[Textauszug]
----

Nur die mächtige Stadtkirche, die 1608 in einer Winkelform ins Eck des Marktplatzes gebaut, da das Residenzschloss immer noch in der Planung war, hatte alle Katastrophen heil überstanden. Dies wurde als Wink Gottes angesehen, die Stadt wieder aufzubauen. Zwar erhielt Freudenstadt 1667 beginnend eine Befestigung durch Herzog Eberhard III. Aber sein Nachfolger ließ das schnell wieder einstellen, als er die Kosten dafür sah. So blieb Freudenstadt bis Ende des 18. Jahrhunderts total verarmt und war als Ort wenig beliebt.

Das begann schon damit, dass Herzog Friedrich dem blinden Orgelbaumeister den Auftrag gab, eine prächtige Orgel zu bauen. Wohlweislich hat er ihm verschwiegen, dass die Orgel für die Freudenstädter Stadtkirche bestimmt sein sollte. Als die Zeit gekommen war, die Orgel einzubauen, erfuhr der Orgelbauer, dass diese für die Kirche in Freudenstadt bestimmt war. Die Enttäuschung des Orgelbauers war nicht zu verbergen, denn in so einer feuchten Kirche, in einem Ort, in dem 6 Monate Winter herrschte, sollte sein Meisterstück eingebaut werden. Aber die Entscheidung des Herzogs war gefällt, und er bestand auf dem persönlichen Einbau des Orgelmeisters.

----

[Erfasste Daten]
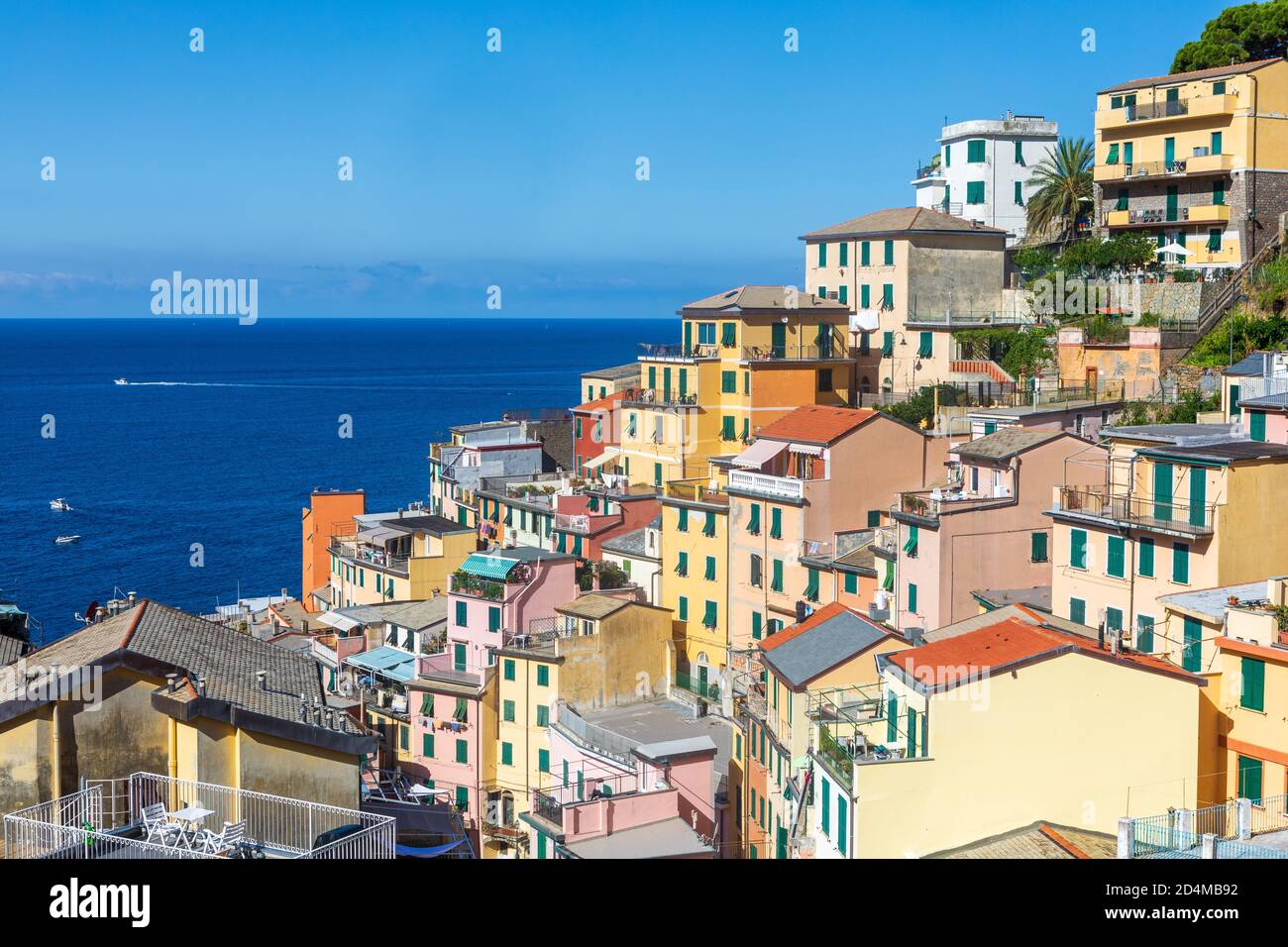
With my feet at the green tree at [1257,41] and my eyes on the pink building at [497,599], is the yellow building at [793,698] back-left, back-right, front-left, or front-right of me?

----

[Aufgabenliste]
1 - Erklären Sie mit dem Textauszug über Freudenstadt, warum der Orgelbaumeister enttäuscht war, als er erfuhr, wohin seine Orgel kommen sollte.
2 - Führen Sie den Textauszug über Freudenstadt im Anschluss an seinen letzten Satz weiter.
Die Auflistung wird für die Aufgaben nicht benötigt.

[Ihre Antworten]
1 - Sein Meisterstück sollte in eine feuchte Kirche eingebaut werden. Diese stand in einem Ort, in dem sechs Monate im Jahr Winter herrschte.

2 -
Es war immer schwer in dieses weltverlassene, industriearme und weit abseits des großen Verkehrs liegendes „Nagelschmiedstädtchens“ fähige Beamten zu bekommen. Denn eine Versetzung nach Freudenstadt kam einer Verbannung nach Sibirien gleich. Egal ob Dekan, Lehrer oder Stadtschultheißen immer das gleiche Problem und die gleichen Ausreden. Immer waren Zuschläge zum Salär, Überredungskünste, Umzugsvergütung, Amtswohnung und genügend Holz zum Heizen von Nöten.